Both of these leads say have the same basic facts, though they paint very different pictures. The first lead points out the proposed benefit of drilling while the second emphasizes the possible problems with the drilling. The first pits "Experts" against "critics" and the second "House Republicans" against "Environmentalists." Until recently, I rarely heard the terms archliberal or left-wing associated with anyone. Moderate Democrats were called "Conservative Democrats" while moderate Republicans were called "Moderate Republicans." The first time I even heard the term "Liberal Republican" was when Jim Jeffords jumped ship. This has improved recently in part because of books like Bias, which is one reason why I'm pretty sure it's not an orchestrated liberal media campaign. Rather, they didn't realize they were doing it, but now that they do they've stopped.
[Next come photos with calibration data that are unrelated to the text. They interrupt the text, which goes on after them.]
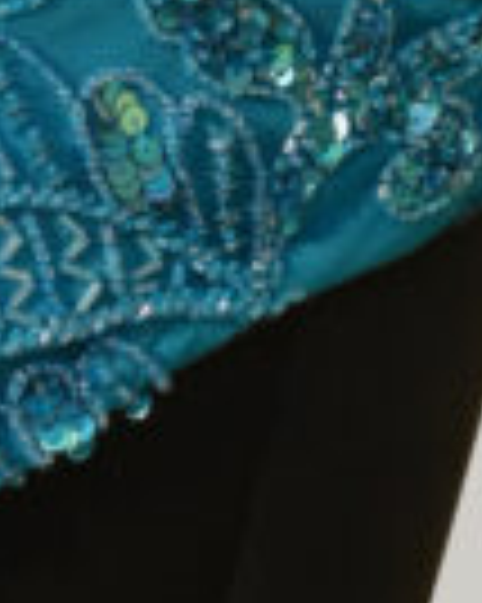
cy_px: 945
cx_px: -65
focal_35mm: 365
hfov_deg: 4.2
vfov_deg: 5.3
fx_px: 6516
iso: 1250
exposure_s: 1/125
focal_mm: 51
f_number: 5
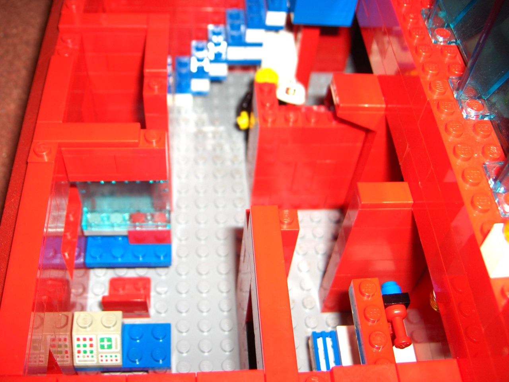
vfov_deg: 36.8
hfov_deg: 47.9
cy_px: 191
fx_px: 573
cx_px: 254
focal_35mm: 39
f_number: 4.8
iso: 100
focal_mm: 8
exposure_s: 1/60
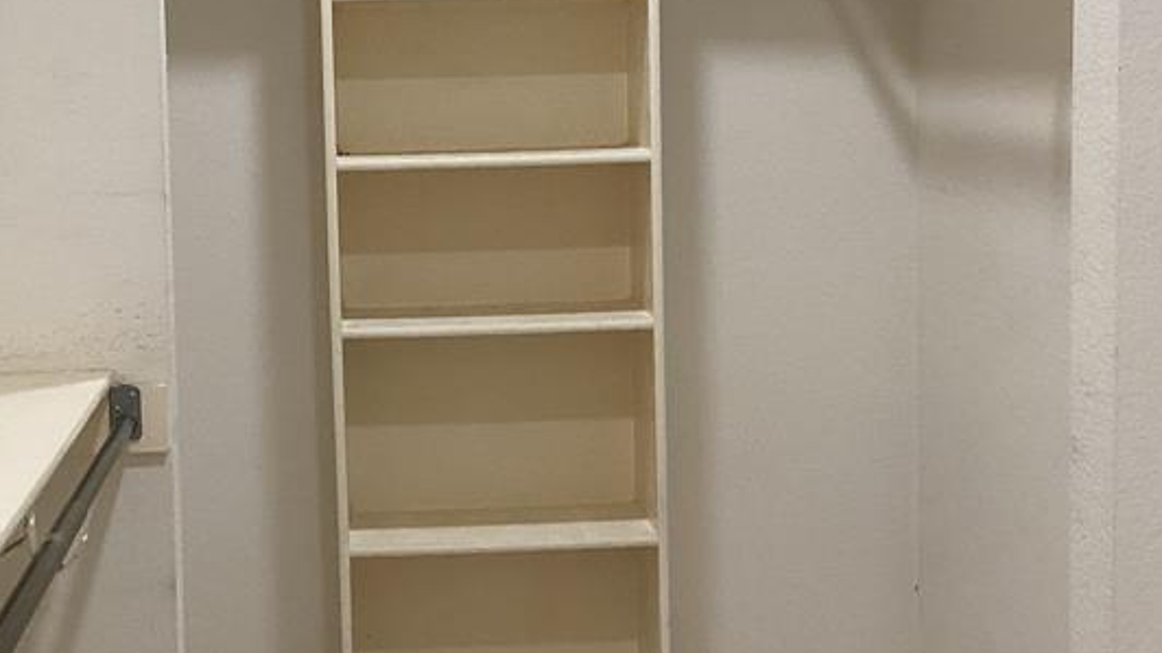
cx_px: 437
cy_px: 247
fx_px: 2002
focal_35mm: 65
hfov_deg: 32.2
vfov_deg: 18.5
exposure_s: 1/60
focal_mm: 3.3
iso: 125
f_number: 2.4
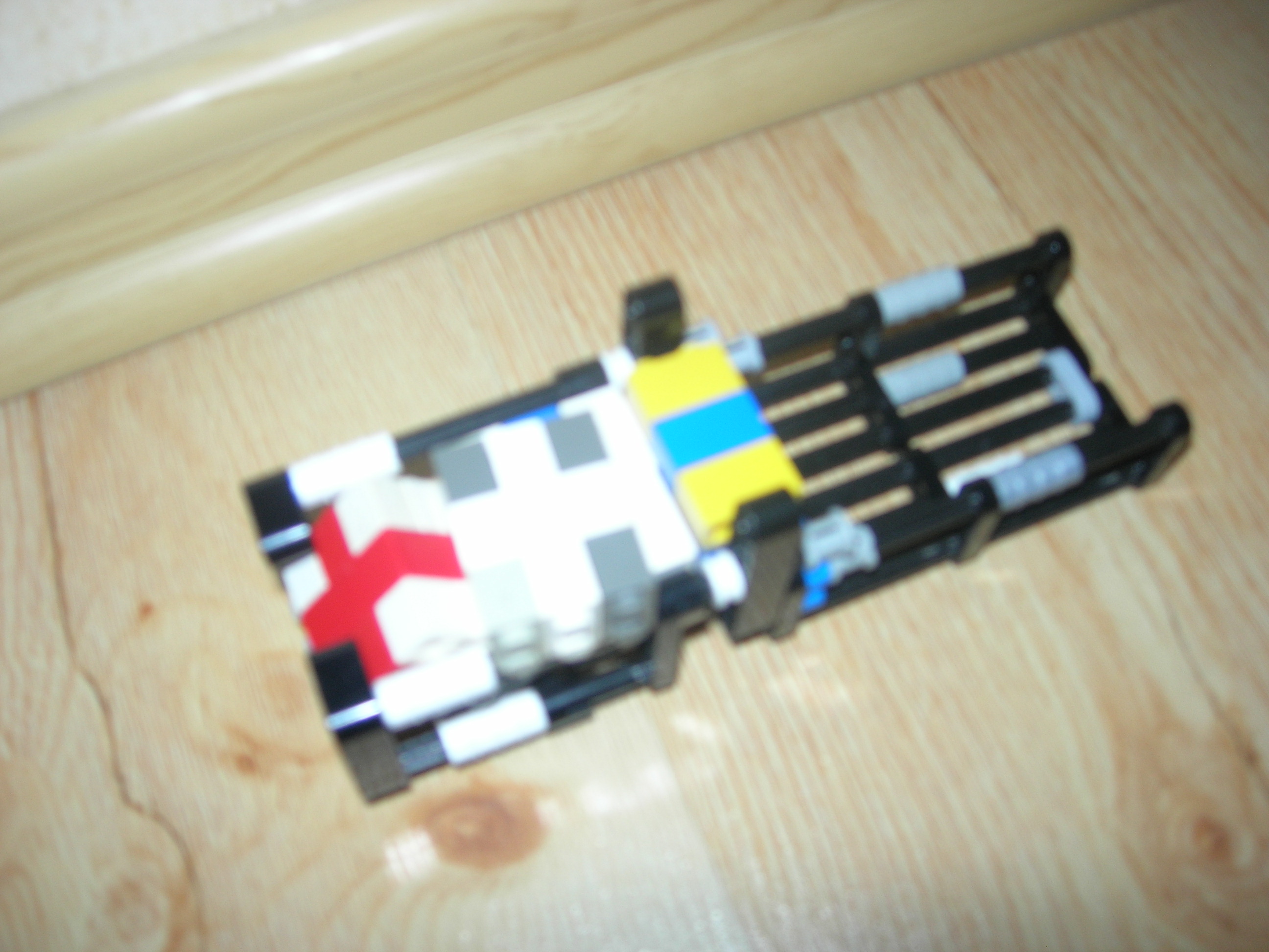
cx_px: 634
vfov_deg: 37.7
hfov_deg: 49.0
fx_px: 1393
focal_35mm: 38
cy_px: 476
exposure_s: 1/60.1
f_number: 2.8
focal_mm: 7.8
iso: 64
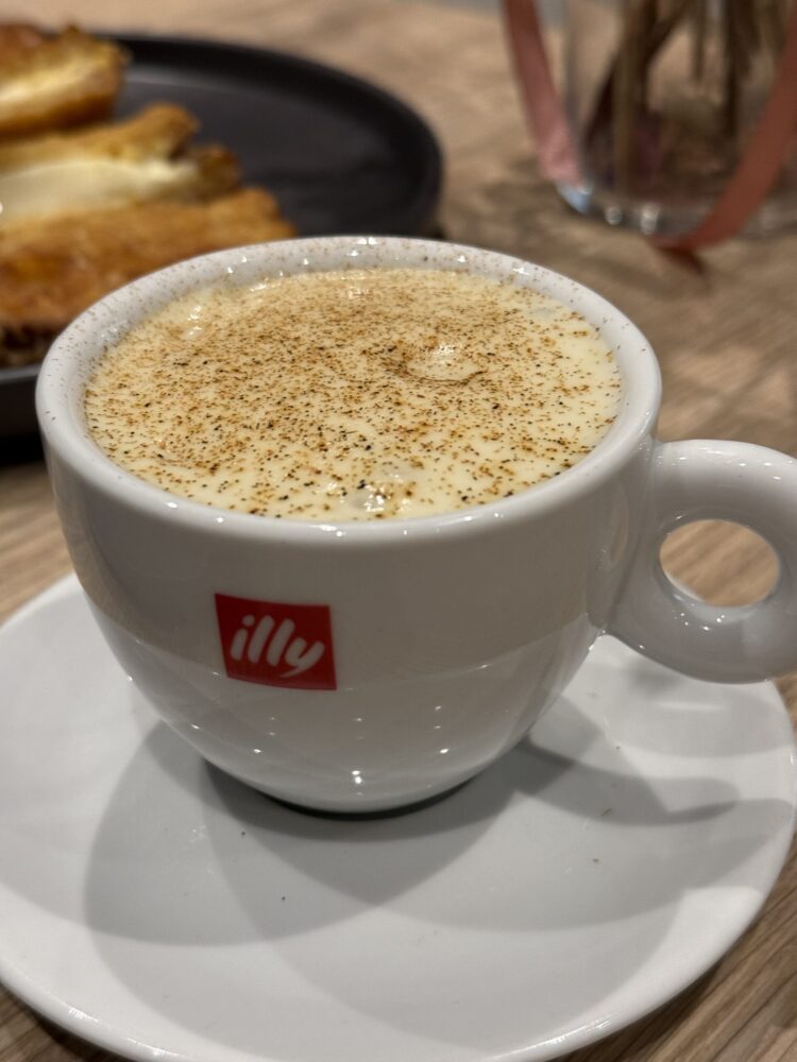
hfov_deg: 30.3
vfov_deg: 39.7
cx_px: 398
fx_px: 1474
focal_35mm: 48
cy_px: 531
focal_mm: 6.76
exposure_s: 1/50
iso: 100
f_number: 1.78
This post has meandered more than I would like, but a quick review:

1) The views are based on my personal experience and my reactions to how the media covers subjects where my beliefs are liberal compared to those where my beliefs are conservative. My reactions may be tainted by something, but I don't know what that might be since it's a comparison of the media's handling of both liberal and conservative causes I support.
2) The media is more sympathetic to liberal causes than conservative ones.
3) The media is naturally more sympathetic to those that pursue liberal causes, but does not engage in "ass-covering" for Democratic politicians or outright prosecution of Republican ones. A scandal is a scandal, and they love scandal.
4) The biases of the media are probably unintentional and, when placed under scrutiny, often correct themselves.
5) Not in the New York Times, though, all hope is currently lost there.
6) Fox News (and the New York Post, for that matter) are a good example of the inverse bias. Both will cover any scandal, but are generally more sympathetic to conservative viewpoints and skeptical of Democratic politicians.